Por Vanessa Victoria
Todo comenzó con una invitación que mi prima Catalina me hizo. Catalina era de esas mujeres apabullantes, inteligentísima. Catalina gustaba de hacer senderismo, amaba al aire libre como amaba a su gato Copo. Incluso el nombre de su gato surgió en una de sus largas caminatas. Una vez, en diciembre, observó la nieve de un volcán y se le ocurrió: “Copo”, su gato blanco parecía la punta del volcán Iztaccíhuatl.
Me invitaba al Paso de Cortés. El Paso se encuentra en Amecameca, un municipio del Estado de México. Desde ahí se puede observar al Popocatépetl y al Iztaccíhuatl. Cuenta la leyenda que por ese lugar transitó Hernán Cortés con una expedición porque necesitaba pólvora para sus armas. Supongo que por morbosidad acepté, eso de caminar en un lugar histórico me daba curiosidad. Ver lo que ellos vieron hace siglos.
Catalina llegó con su auto a mi pequeño departamento ubicado en la Ciudad de México. Debo decir que soy todo lo contrario a Catalina, soy pequeña y enjuta. Odio el aire libre y soy alérgica a los gatos.

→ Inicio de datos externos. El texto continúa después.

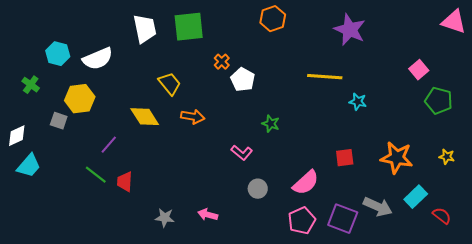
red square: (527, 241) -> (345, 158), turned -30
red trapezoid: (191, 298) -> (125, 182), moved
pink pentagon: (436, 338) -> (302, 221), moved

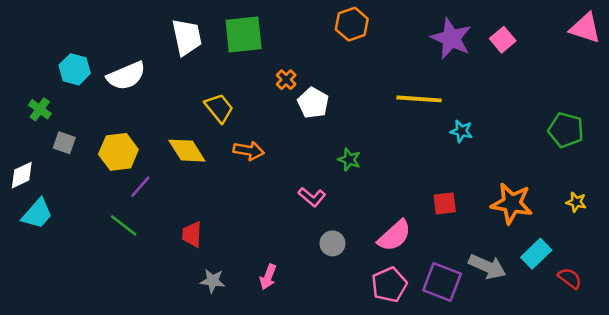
pink square: (419, 70) -> (503, 40), moved
yellow hexagon: (80, 99) -> (118, 152), moved
gray square: (59, 121) -> (64, 143), moved
red trapezoid: (125, 182) -> (192, 234), moved
pink arrow: (208, 215) -> (268, 277), turned -84

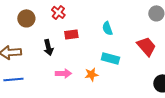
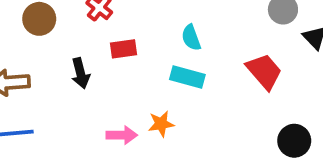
cyan rectangle: (110, 58) -> (187, 77), moved
pink arrow: (63, 73) -> (122, 135), moved

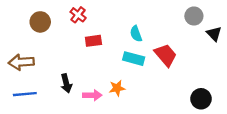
red trapezoid: (264, 71) -> (166, 55), moved
black arrow: (80, 73) -> (66, 83), moved

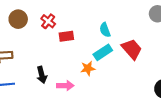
red cross: (78, 15) -> (48, 21), moved
cyan rectangle: (134, 59) -> (103, 52), turned -48
orange star: (117, 88) -> (88, 68), moved

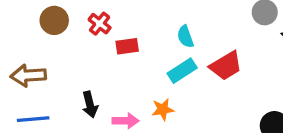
red trapezoid: (132, 49) -> (226, 66), turned 100
orange star: (88, 68) -> (163, 109), moved

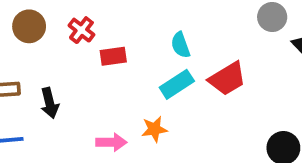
black arrow: (90, 105) -> (50, 103), moved

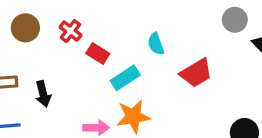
red rectangle: (113, 56) -> (98, 54), turned 40
cyan rectangle: (177, 84) -> (125, 78), moved
orange star: (154, 129) -> (133, 116), size x1.5

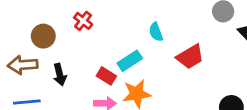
brown circle: (25, 28) -> (43, 36), moved
red rectangle: (98, 54) -> (106, 76), moved

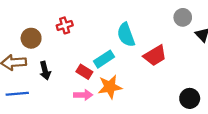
red cross: (83, 21) -> (65, 25), turned 35
cyan semicircle: (156, 32) -> (126, 35), size x1.5

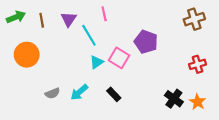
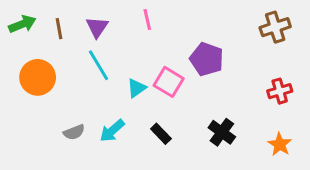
cyan line: (89, 35) -> (99, 65), moved
black cross: (174, 99) -> (222, 132), moved

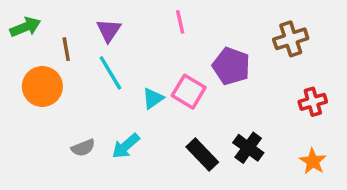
pink line: (147, 20) -> (180, 22), moved
brown cross: (275, 27) -> (291, 39), moved
brown line: (59, 29) -> (66, 49), moved
black rectangle: (161, 134) -> (202, 155), moved, size x1.4

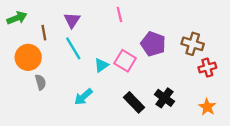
brown cross: (291, 39) -> (193, 44), moved, turned 35
gray semicircle: (83, 148) -> (41, 82), moved, turned -84

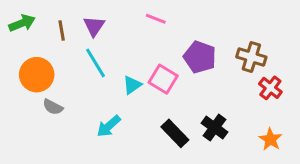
pink line: (119, 15) -> (156, 19), turned -56
brown line: (44, 33) -> (62, 31), moved
red cross: (207, 68) -> (270, 88), turned -36
gray semicircle: (41, 82) -> (53, 107), turned 133

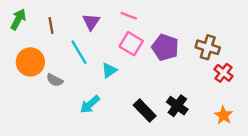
green arrow: (22, 23) -> (18, 19), turned -40
purple triangle: (94, 26) -> (91, 22), moved
pink square: (163, 79) -> (131, 44), moved
gray semicircle: (53, 107) -> (55, 80), moved

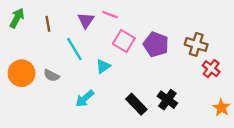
pink line: (129, 16) -> (110, 15), moved
orange circle: (30, 62) -> (22, 73), moved
orange star: (223, 115) -> (221, 108), moved

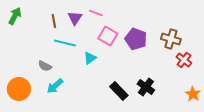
brown line: (48, 24) -> (54, 21), moved
cyan line: (74, 49) -> (65, 43), turned -45
orange circle: (22, 73) -> (19, 89), moved
cyan arrow: (85, 98) -> (55, 86), moved

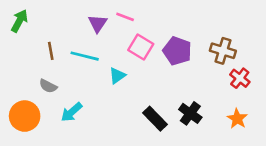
brown line: (54, 21) -> (51, 51), moved
gray semicircle: (45, 66) -> (48, 86), moved
orange star: (193, 94) -> (237, 119), moved

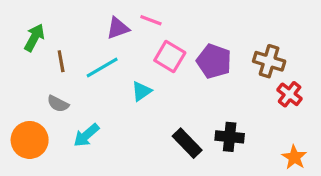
green arrow: (19, 21) -> (34, 38), moved
purple triangle: (98, 23) -> (118, 28), turned 36
cyan line: (85, 56) -> (102, 68), turned -44
black cross: (190, 113) -> (230, 137), turned -30
orange star: (237, 119) -> (294, 157), moved

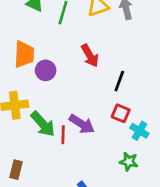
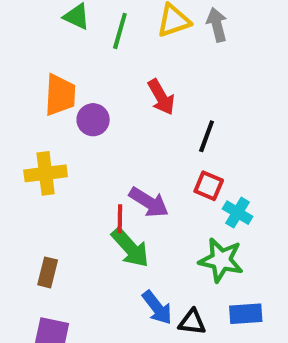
green arrow: (43, 124) -> (130, 248), moved
green star: (129, 162) -> (221, 260), size x1.5

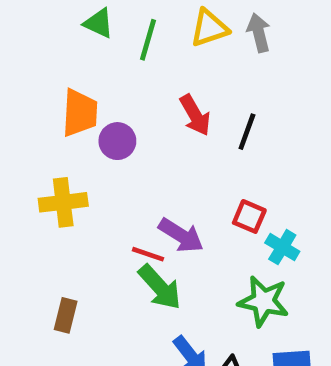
black line: (207, 136) -> (247, 132), moved
red line: (120, 219) -> (148, 254), turned -72

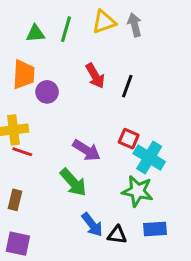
green triangle: (99, 23) -> (35, 34), moved, turned -30
cyan cross: (282, 247) -> (149, 158), size x1.5
red line: (148, 254) -> (22, 152), moved

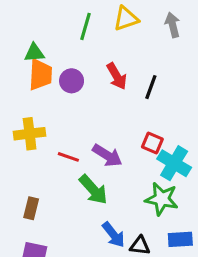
gray arrow: (135, 25) -> (173, 25), moved
green triangle: (35, 34) -> (34, 53), moved
purple circle: (47, 92) -> (72, 81), moved
red line: (22, 152) -> (68, 157), moved

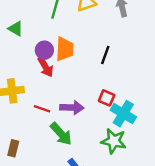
green triangle: (34, 53) -> (16, 29), turned 35
orange trapezoid: (40, 75) -> (65, 49), moved
red arrow: (117, 76) -> (46, 67), moved
purple arrow: (107, 155) -> (72, 108), turned -30

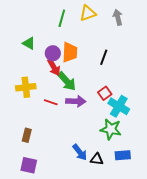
green triangle: (16, 29) -> (29, 43), moved
red square: (107, 98) -> (105, 93), turned 32
green arrow: (61, 134) -> (67, 81), moved

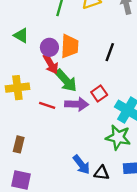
red square: (105, 93) -> (99, 94), moved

Así que ahí estábamos, pagamos una cuota para entrar a un parque y seguimos por un camino de terracería. El clima era agradable, estábamos en pleno julio y no hacía tanto calor. Según nuestros teléfonos ese día no llovería. Caminamos por un largo tramo. Las botas comenzaban a pesarme y el sudor escurría por mi espalda. No hacía ejercicio desde mucho tiempo atrás y percibía la mochila como un elefante colgado en mi espalda.
―¿Estás bien, Sofí?
―Creo que sí, Cata, no todas nos podemos ver como modelos cuando nos ejercitamos.
Catalina se echó a reír, me observó con curiosidad y después de un momento de silencio, me dijo:
―Tienes muchas más cualidades de las que crees, lo que pasa es que te subestimas. Pronto llegaremos a las faldas del Izta. ¡Algo sucederá entonces!
Pensé que tenía razón, sí que iba a suceder algo; me desmayaría. ¿Por cuánto tiempo habíamos hecho senderismo? ¿Dos horas? ¡No! ¡Ya no podía más!
―Catalina, creo que me regreso. No puedo.
―¡Sí puedes! Anda, no te desanimes.
―¡No, no puedo! ¡Todo resulta fácil para ti! ¡Eres perfecta!
Me sentía totalmente defectuosa a su lado. Entonces, me dijo algo que jamás se me hubiera ocurrido.
―¿Perfecta yo? Sofía, ¿pero cómo puedes decir eso? Tengo un montón de problemas en la oficina, sabes lo mucho que se me dificulta hablar con la gente. Entablar relaciones. En cambio tú no tienes que esforzarte tanto, le gustas a todo el mundo. Simplemente eres carismática, un poco quejumbrosa pero agradable.
―¿Crees que soy agradable?
―Por supuesto.
—Bueno, tampoco tienes que gustarle a todo el mundo. Es sano no gustarle a todo el mundo.
Nos vimos la una a la otra y sonreímos de forma sincera, cómplice. Para cuando nuestra conversación terminó ya habíamos avanzado un enorme tramo de tierra. Era extraño, pero mi mochila ya no se sentía tan pesada. Nos dimos cuenta que en realidad no éramos tan diferentes. En el fondo nos admirábamos y notábamos cualidades importantes que cada una disminuía en su propia persona. Era como si nos volviéramos imperceptibles hacia nosotras mismas.
Descansamos un poco y observé con atención lo que me rodeaba. El volcán se levantaba imponente. En la punta era blanco. Las nubes combinaban y el cielo azul, uniforme, se perdía en el horizonte. Conforme mi vista descendía, lo hacían también las gamas de color café. El café se convertía en un verde militar. «Militar», de pronto me sonaba extraña esa palabra en medio de un lugar en dónde el paisaje…
―Este era el lugar que te quería enseñar, Sofí.
Mi prima tenía razón, algo sucedía, algo dentro de mí sucedía. Había caminado durante horas, lo había hecho y ese simple acontecimiento, acompañado por el paisaje, me hacía sentir libre.
De regreso a casa pasamos por chucherías. Las comimos todas en el auto mientras cantábamos canciones a todo volumen. Pude percibir que Catalina también se sentía ligera.